**TASK DETAILS:** Give back the whole listing word for word and skip each picture.

**EXERCISE MATERIAL:**
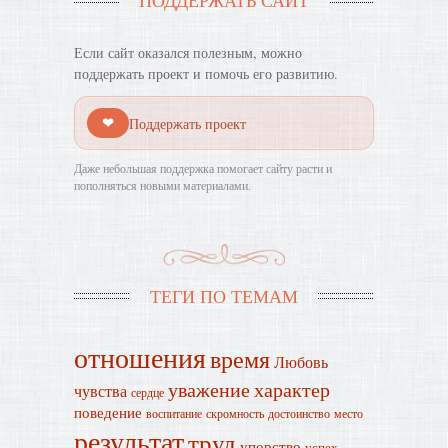
ПОДДЕРЖАТЬ САЙТ
Если сайт оказался полезным, можно
поддержать проект и помочь его развитию.
❤
Поддержать проект
Даже небольшая поддержка помогает сайту расти и
пополняться новыми материалами.
ТЕГИ ПО ТЕМАМ
отношения
время
Любовь
уважение
характер
чувства
сердце
поведение
воспитание
скромность
достоинство
место
результат
труд
упорство
успех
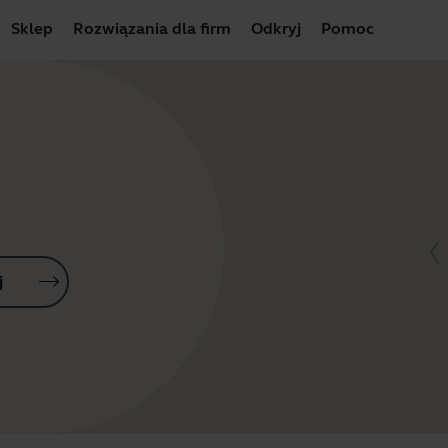
Sklep
Rozwiązania dla firm
Odkryj
Pomoc
j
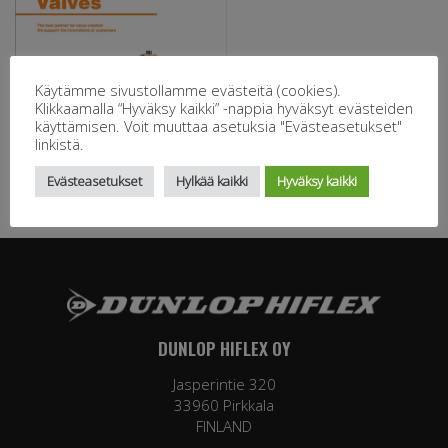
Käytämme sivustollamme evästeitä (cookies).
Klikkaamalla “Hyväksy kaikki” -nappia hyväksyt evästeiden
käyttämisen. Voit muuttaa asetuksia "Evästeasetukset"
linkistä.
Evästeasetukset
Hylkää kaikki
Hyväksy kaikki
DUNLOP HIFLEX OY
Jasperintie 320
33960 Pirkkala
FINLAND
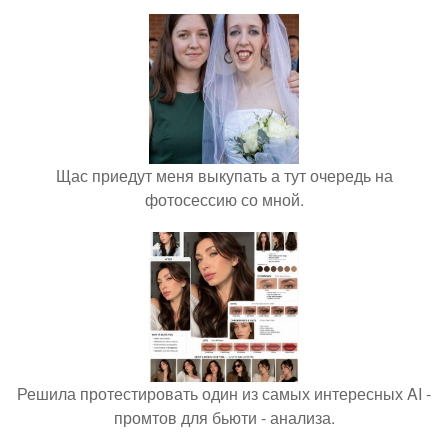
Щас приедут меня выкупать а тут очередь на
фотосессию со мной.
Решила протестировать один из самых интересных AI -
промтов для бьюти - анализа.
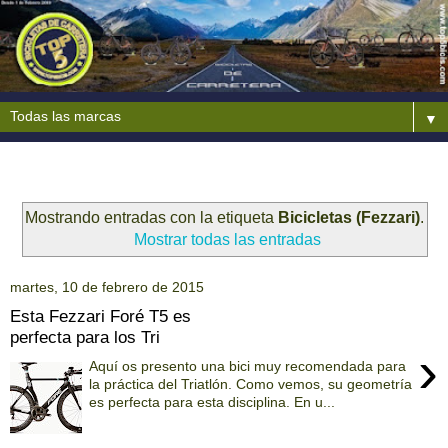
▼
Mostrando entradas con la etiqueta
Bicicletas (Fezzari)
.
Mostrar todas las entradas
martes, 10 de febrero de 2015
Esta Fezzari Foré T5 es
perfecta para los Tri
›
Aquí os presento una bici muy recomendada para
la práctica del Triatlón. Como vemos, su geometría
es perfecta para esta disciplina. En u...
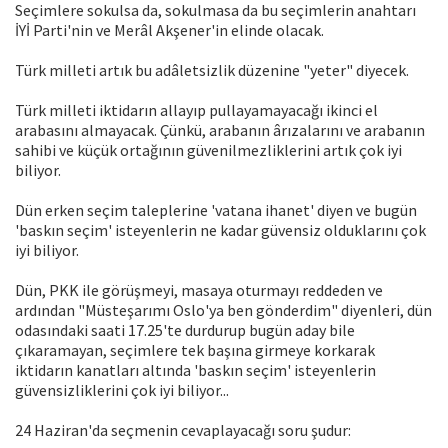
Seçimlere sokulsa da, sokulmasa da bu seçimlerin anahtarı
İYİ Parti'nin ve Merâl Akşener'in elinde olacak.
Türk milleti artık bu adâletsizlik düzenine "yeter" diyecek.
Türk milleti iktidarın allayıp pullayamayacağı ikinci el
arabasını almayacak. Çünkü, arabanın ârızalarını ve arabanın
sahibi ve küçük ortağının güvenilmezliklerini artık çok iyi
biliyor.
Dün erken seçim taleplerine 'vatana ihanet' diyen ve bugün
'baskın seçim' isteyenlerin ne kadar güvensiz olduklarını çok
iyi biliyor.
Dün, PKK ile görüşmeyi, masaya oturmayı reddeden ve
ardından "Müsteşarımı Oslo'ya ben gönderdim" diyenleri, dün
odasındaki saati 17.25'te durdurup bugün aday bile
çıkaramayan, seçimlere tek başına girmeye korkarak
iktidarın kanatları altında 'baskın seçim' isteyenlerin
güvensizliklerini çok iyi biliyor...
24 Haziran'da seçmenin cevaplayacağı soru şudur:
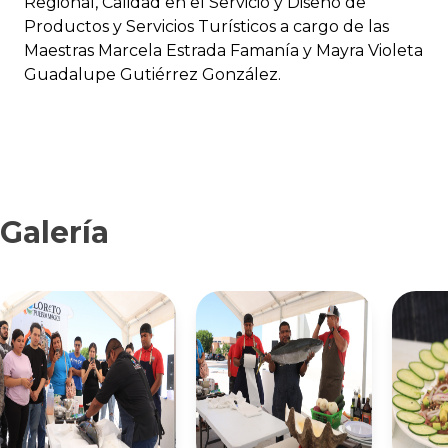
Regional, Calidad en el Servicio y Diseño de
Productos y Servicios Turísticos a cargo de las
Maestras Marcela Estrada Famanía y Mayra Violeta
Guadalupe Gutiérrez González.
Galería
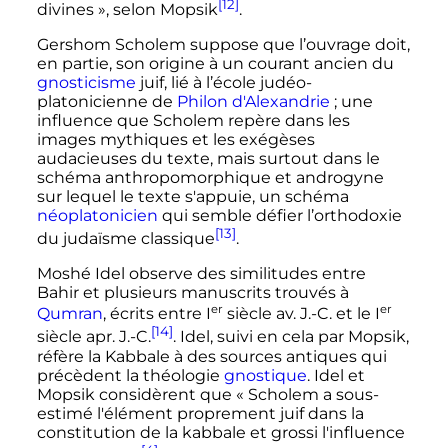
[12]
divines
», selon Mopsik
.
Gershom Scholem suppose que l’ouvrage doit,
en partie, son origine à un courant ancien du
gnosticisme
juif, lié à l’école judéo-
platonicienne de
Philon d'Alexandrie
; une
influence que Scholem repère dans les
images mythiques et les exégèses
audacieuses du texte, mais surtout dans le
schéma anthropomorphique et androgyne
sur lequel le texte s'appuie, un schéma
néoplatonicien
qui semble défier l’orthodoxie
[13]
du judaïsme classique
.
Moshé Idel observe des similitudes entre
Bahir et plusieurs manuscrits trouvés à
er
er
Qumran
, écrits entre
I
siècle
av. J.-C.
et le
I
[14]
siècle
apr. J.-C.
. Idel, suivi en cela par Mopsik,
réfère la Kabbale à des sources antiques qui
précèdent la théologie
gnostique
. Idel et
Mopsik considèrent que «
Scholem a sous-
estimé l'élément proprement juif dans la
constitution de la kabbale et grossi l'influence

**RESPONSE BOX:**
ПОДДЕРЖАТЬ САЙТ
Если сайт оказался полезным, можно
поддержать проект и помочь его развитию.
❤
Поддержать проект
Даже небольшая поддержка помогает сайту расти и
пополняться новыми материалами.
ТЕГИ ПО ТЕМАМ
отношения
время
Любовь
уважение
характер
чувства
сердце
поведение
воспитание
скромность
достоинство
место
результат
труд
упорство
успех
Sklep
Rozwiązania dla firm
Odkryj
Pomoc
j
Käytämme sivustollamme evästeitä (cookies).
Klikkaamalla “Hyväksy kaikki” -nappia hyväksyt evästeiden
käyttämisen. Voit muuttaa asetuksia "Evästeasetukset"
linkistä.
Evästeasetukset
Hylkää kaikki
Hyväksy kaikki
DUNLOP HIFLEX OY
Jasperintie 320
33960 Pirkkala
FINLAND
Щас приедут меня выкупать а тут очередь на
фотосессию со мной.
Решила протестировать один из самых интересных AI -
промтов для бьюти - анализа.
▼
Mostrando entradas con la etiqueta
Bicicletas (Fezzari)
.
Mostrar todas las entradas
martes, 10 de febrero de 2015
Esta Fezzari Foré T5 es
perfecta para los Tri
›
Aquí os presento una bici muy recomendada para
la práctica del Triatlón. Como vemos, su geometría
es perfecta para esta disciplina. En u...
Seçimlere sokulsa da, sokulmasa da bu seçimlerin anahtarı
İYİ Parti'nin ve Merâl Akşener'in elinde olacak.
Türk milleti artık bu adâletsizlik düzenine "yeter" diyecek.
Türk milleti iktidarın allayıp pullayamayacağı ikinci el
arabasını almayacak. Çünkü, arabanın ârızalarını ve arabanın
sahibi ve küçük ortağının güvenilmezliklerini artık çok iyi
biliyor.
Dün erken seçim taleplerine 'vatana ihanet' diyen ve bugün
'baskın seçim' isteyenlerin ne kadar güvensiz olduklarını çok
iyi biliyor.
Dün, PKK ile görüşmeyi, masaya oturmayı reddeden ve
ardından "Müsteşarımı Oslo'ya ben gönderdim" diyenleri, dün
odasındaki saati 17.25'te durdurup bugün aday bile
çıkaramayan, seçimlere tek başına girmeye korkarak
iktidarın kanatları altında 'baskın seçim' isteyenlerin
güvensizliklerini çok iyi biliyor...
24 Haziran'da seçmenin cevaplayacağı soru şudur:
Regional, Calidad en el Servicio y Diseño de
Productos y Servicios Turísticos a cargo de las
Maestras Marcela Estrada Famanía y Mayra Violeta
Guadalupe Gutiérrez González.
Galería
[12]
divines
», selon Mopsik
.
Gershom Scholem suppose que l’ouvrage doit,
en partie, son origine à un courant ancien du
gnosticisme
juif, lié à l’école judéo-
platonicienne de
Philon d'Alexandrie
; une
influence que Scholem repère dans les
images mythiques et les exégèses
audacieuses du texte, mais surtout dans le
schéma anthropomorphique et androgyne
sur lequel le texte s'appuie, un schéma
néoplatonicien
qui semble défier l’orthodoxie
[13]
du judaïsme classique
.
Moshé Idel observe des similitudes entre
Bahir et plusieurs manuscrits trouvés à
er
er
Qumran
, écrits entre
I
siècle
av. J.-C.
et le
I
[14]
siècle
apr. J.-C.
. Idel, suivi en cela par Mopsik,
réfère la Kabbale à des sources antiques qui
précèdent la théologie
gnostique
. Idel et
Mopsik considèrent que «
Scholem a sous-
estimé l'élément proprement juif dans la
constitution de la kabbale et grossi l'influence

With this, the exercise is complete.